L'humour de Molière, la grâce de Lully, la lumière de bougies, les costumes somptueux, la scénographie à l'italienne mais surtout les trouvailles du metteur en scène et l'art incomparable des comédiens ont hissé ce spectacle au niveau de chef d'oeuvre. Entre leurs mains l'histoire de M. Jourdain, un bourgeois drôle et entiché des fastes de la noblesse, a pris les dimensions d'une fable philosophique et le personnage principal en est sorti autant émouvant que ridicule. Le chef de l'ensemble Vincent Dumestre :
"C'est un homme qui veut changer de condition sociale, donc en cela il est critiquable. Mais il y aussi une autre facette du Bourgeois Gentilhomme, c'est que ce qu'il aspire à être, les talents qu'il aimerait avoir et les arts auxquels il essaye de s'intéresser sont beaux. Et c'est cette facette du Bourgeois Gentilhomme qu'on essaye aussi de montrer. Il n'est pas seulement drôle, il est émouvant, il est même très touchant et juste quelque part dans son discours. Quand il énonce la beauté des voyelles a, e, i, o, u et découvre la beauté des voyelles françaises, on est comme lui, on est touché par cette beauté. En plus ce côté naïf, enfantin du personnage nous fait rire."

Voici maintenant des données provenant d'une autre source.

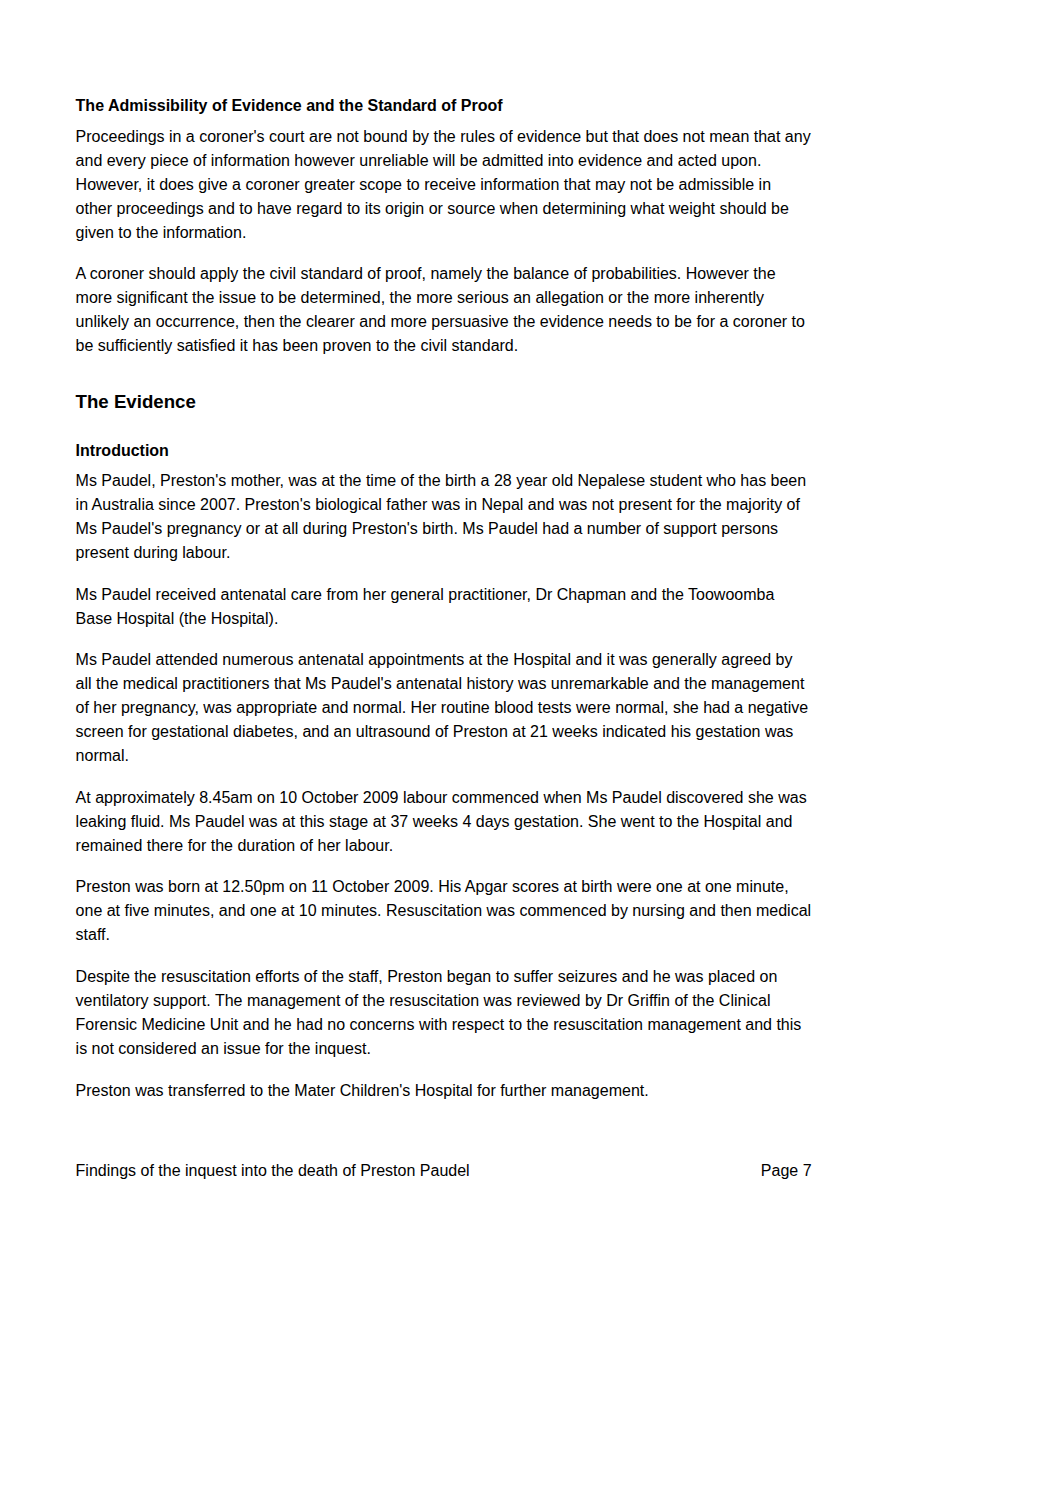The Admissibility of Evidence and the Standard of Proof
Proceedings in a coroner's court are not bound by the rules of evidence but that does not mean that any and every piece of information however unreliable will be admitted into evidence and acted upon. However, it does give a coroner greater scope to receive information that may not be admissible in other proceedings and to have regard to its origin or source when determining what weight should be given to the information.
A coroner should apply the civil standard of proof, namely the balance of probabilities. However the more significant the issue to be determined, the more serious an allegation or the more inherently unlikely an occurrence, then the clearer and more persuasive the evidence needs to be for a coroner to be sufficiently satisfied it has been proven to the civil standard.
The Evidence
Introduction
Ms Paudel, Preston's mother, was at the time of the birth a 28 year old Nepalese student who has been in Australia since 2007. Preston's biological father was in Nepal and was not present for the majority of Ms Paudel's pregnancy or at all during Preston's birth. Ms Paudel had a number of support persons present during labour.
Ms Paudel received antenatal care from her general practitioner, Dr Chapman and the Toowoomba Base Hospital (the Hospital).
Ms Paudel attended numerous antenatal appointments at the Hospital and it was generally agreed by all the medical practitioners that Ms Paudel's antenatal history was unremarkable and the management of her pregnancy, was appropriate and normal. Her routine blood tests were normal, she had a negative screen for gestational diabetes, and an ultrasound of Preston at 21 weeks indicated his gestation was normal.
At approximately 8.45am on 10 October 2009 labour commenced when Ms Paudel discovered she was leaking fluid. Ms Paudel was at this stage at 37 weeks 4 days gestation. She went to the Hospital and remained there for the duration of her labour.
Preston was born at 12.50pm on 11 October 2009. His Apgar scores at birth were one at one minute, one at five minutes, and one at 10 minutes. Resuscitation was commenced by nursing and then medical staff.
Despite the resuscitation efforts of the staff, Preston began to suffer seizures and he was placed on ventilatory support. The management of the resuscitation was reviewed by Dr Griffin of the Clinical Forensic Medicine Unit and he had no concerns with respect to the resuscitation management and this is not considered an issue for the inquest.
Preston was transferred to the Mater Children's Hospital for further management.
Findings of the inquest into the death of Preston Paudel Page 7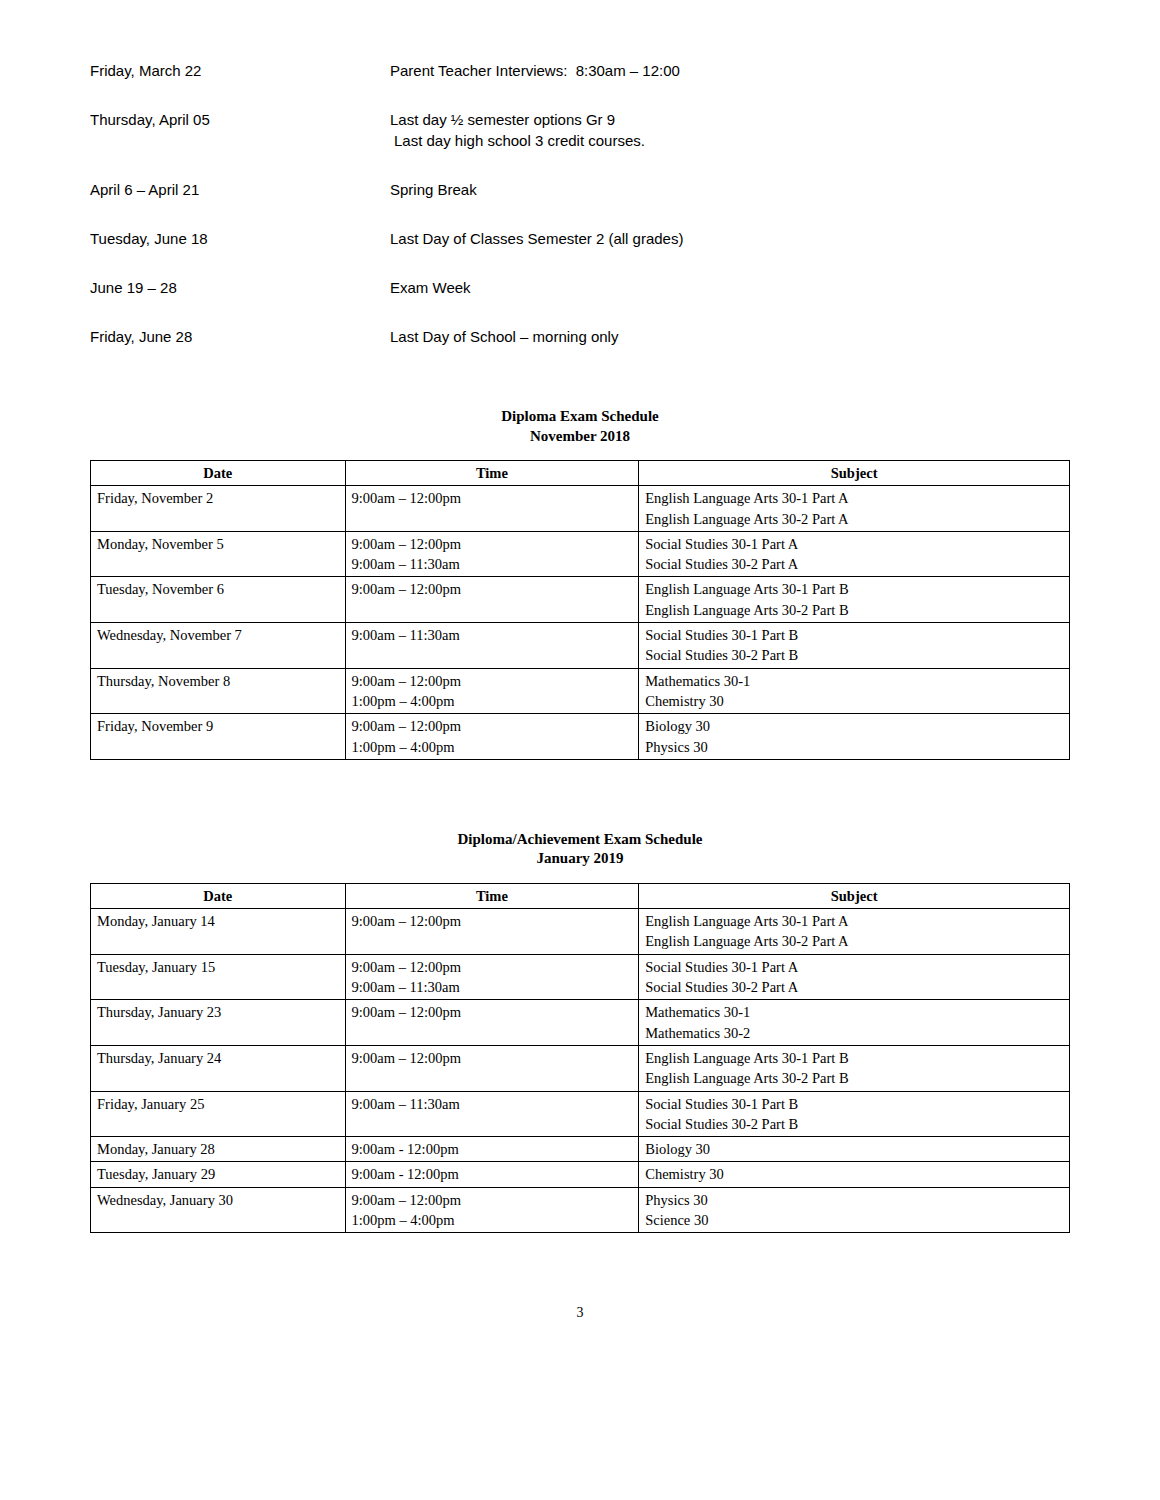Friday, March 22
Parent Teacher Interviews: 8:30am – 12:00
Thursday, April 05
Last day ½ semester options Gr 9 Last day high school 3 credit courses.
April 6 – April 21
Spring Break
Tuesday, June 18
Last Day of Classes Semester 2 (all grades)
June 19 – 28
Exam Week
Friday, June 28
Last Day of School – morning only
Diploma Exam Schedule
November 2018
| Date | Time | Subject |
| --- | --- | --- |
| Friday, November 2 | 9:00am – 12:00pm | English Language Arts 30-1 Part A English Language Arts 30-2 Part A |
| Monday, November 5 | 9:00am – 12:00pm 9:00am – 11:30am | Social Studies 30-1 Part A Social Studies 30-2 Part A |
| Tuesday, November 6 | 9:00am – 12:00pm | English Language Arts 30-1 Part B English Language Arts 30-2 Part B |
| Wednesday, November 7 | 9:00am – 11:30am | Social Studies 30-1 Part B Social Studies 30-2 Part B |
| Thursday, November 8 | 9:00am – 12:00pm 1:00pm – 4:00pm | Mathematics 30-1 Chemistry 30 |
| Friday, November 9 | 9:00am – 12:00pm 1:00pm – 4:00pm | Biology 30 Physics 30 |
Diploma/Achievement Exam Schedule
January 2019
| Date | Time | Subject |
| --- | --- | --- |
| Monday, January 14 | 9:00am – 12:00pm | English Language Arts 30-1 Part A English Language Arts 30-2 Part A |
| Tuesday, January 15 | 9:00am – 12:00pm 9:00am – 11:30am | Social Studies 30-1 Part A Social Studies 30-2 Part A |
| Thursday, January 23 | 9:00am – 12:00pm | Mathematics 30-1 Mathematics 30-2 |
| Thursday, January 24 | 9:00am – 12:00pm | English Language Arts 30-1 Part B English Language Arts 30-2 Part B |
| Friday, January 25 | 9:00am – 11:30am | Social Studies 30-1 Part B Social Studies 30-2 Part B |
| Monday, January 28 | 9:00am - 12:00pm | Biology 30 |
| Tuesday, January 29 | 9:00am - 12:00pm | Chemistry 30 |
| Wednesday, January 30 | 9:00am – 12:00pm 1:00pm – 4:00pm | Physics 30 Science 30 |
3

Pour la réussite d'un tel spectacle, pour faire "dialoguer" le théâtre, la comédie et la danse, il a fallu trouver des artistes très souples et quasi universels. Benjamin Lazar, metteur en scène du spectacle, précise les objectifs des auteurs de cette production et décrit le travail qu'il a fallu accomplir :
"Tous les artistes de la troupe avaient une expérience des arts baroques, que ce soient la danse, le théâtre ou le chant. Notre travail a consisté à unifier tout cela, à ce que les danseurs s'imprègnent de l'art des chanteurs et des acteurs, les acteurs de ceux des chanteurs et des danseurs etc., qu'il y ait une sorte d'émulation et une unité qui se fasse autour d'un langage commun à ces trois arts qui est l'expression des passions, l'art de la déclamation et de la gestuelle. "
On peut entendre la musique de Lully dans tout son éclat grâce entre autres aux cordes de l'ensemble tchèque Musica Florea. Vincent Dumestre explique pourquoi il a invité les musiciens tchèques à collaborer avec le Poème harmonique.
"Je cherchais une formation pour les cordes qui soit homogène, qui connaisse bien la musique baroque, mais sur laquelle il y ait un travail à faire au niveau de la musique française, parce que ce n'est peut-être pas sa spécialité. Donc il y avait quelque chose d'intéressant à créer. Puis c'est une très bonne formation reconnue en France. J'ai rencontré les musiciens de Musica Florea à Versailles et j'ai été séduit par le brio, l'inventivité des musiciens, par leur enthousiasme pour la musique. On a donc choisi de travailler sur un projet de la musique française qui est au coeur de notre travail."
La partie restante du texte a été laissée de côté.